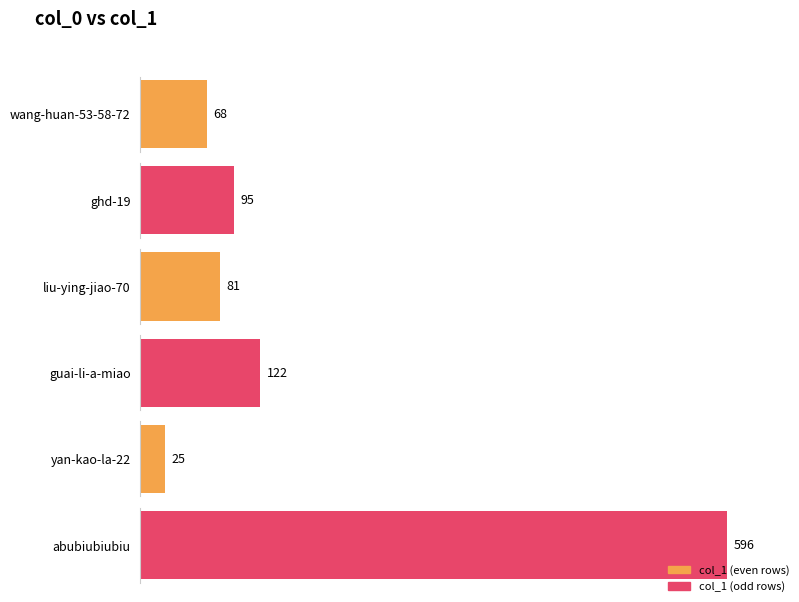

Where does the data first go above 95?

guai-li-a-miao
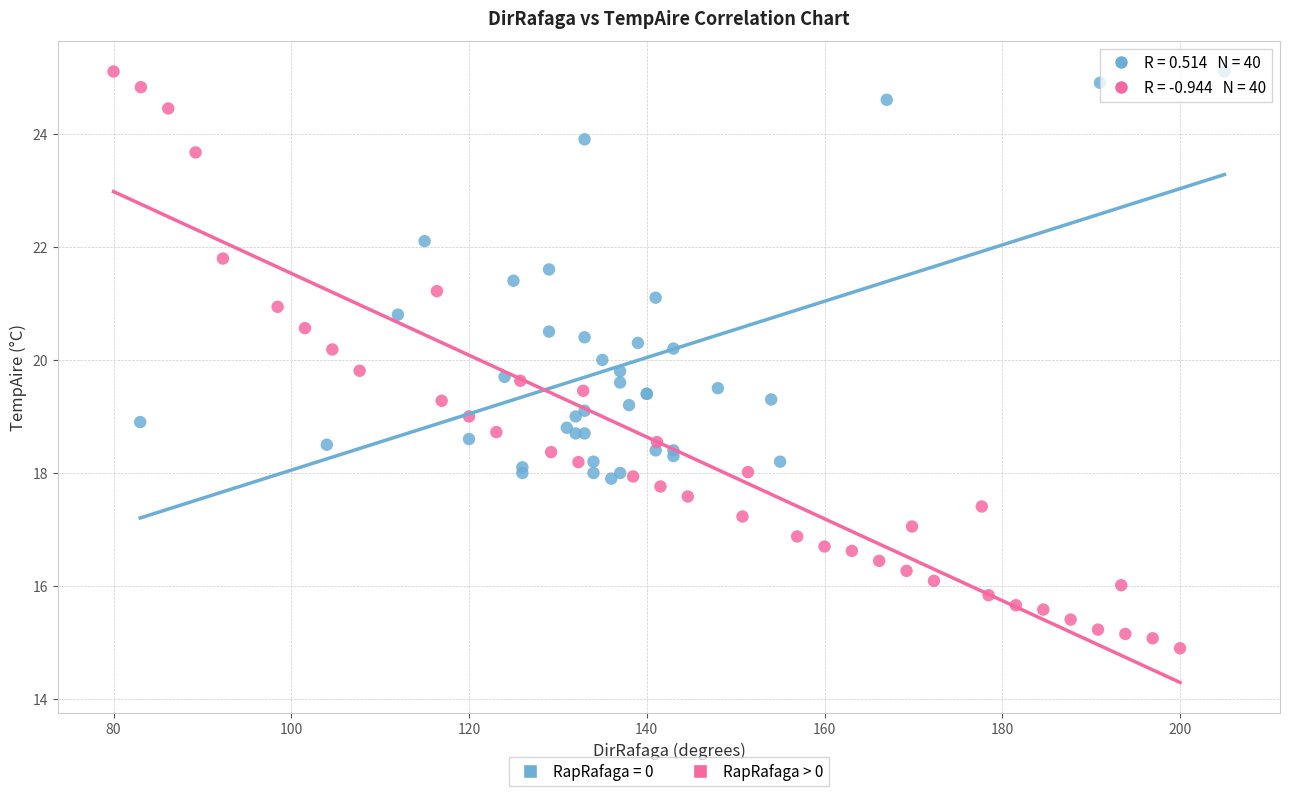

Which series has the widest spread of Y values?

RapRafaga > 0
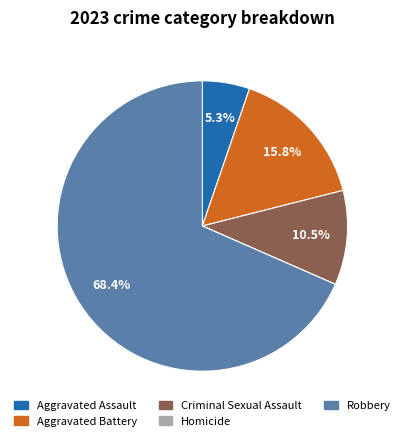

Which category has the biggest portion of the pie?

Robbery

#####

> _About this task_:
Switch every "Which" to "What" and give all the entries again, leaving the pictures out and keeping everything else the same.

> _Written reply_:
Where does the data first go above 95?

guai-li-a-miao

What series has the widest spread of Y values?

RapRafaga > 0

What category has the biggest portion of the pie?

Robbery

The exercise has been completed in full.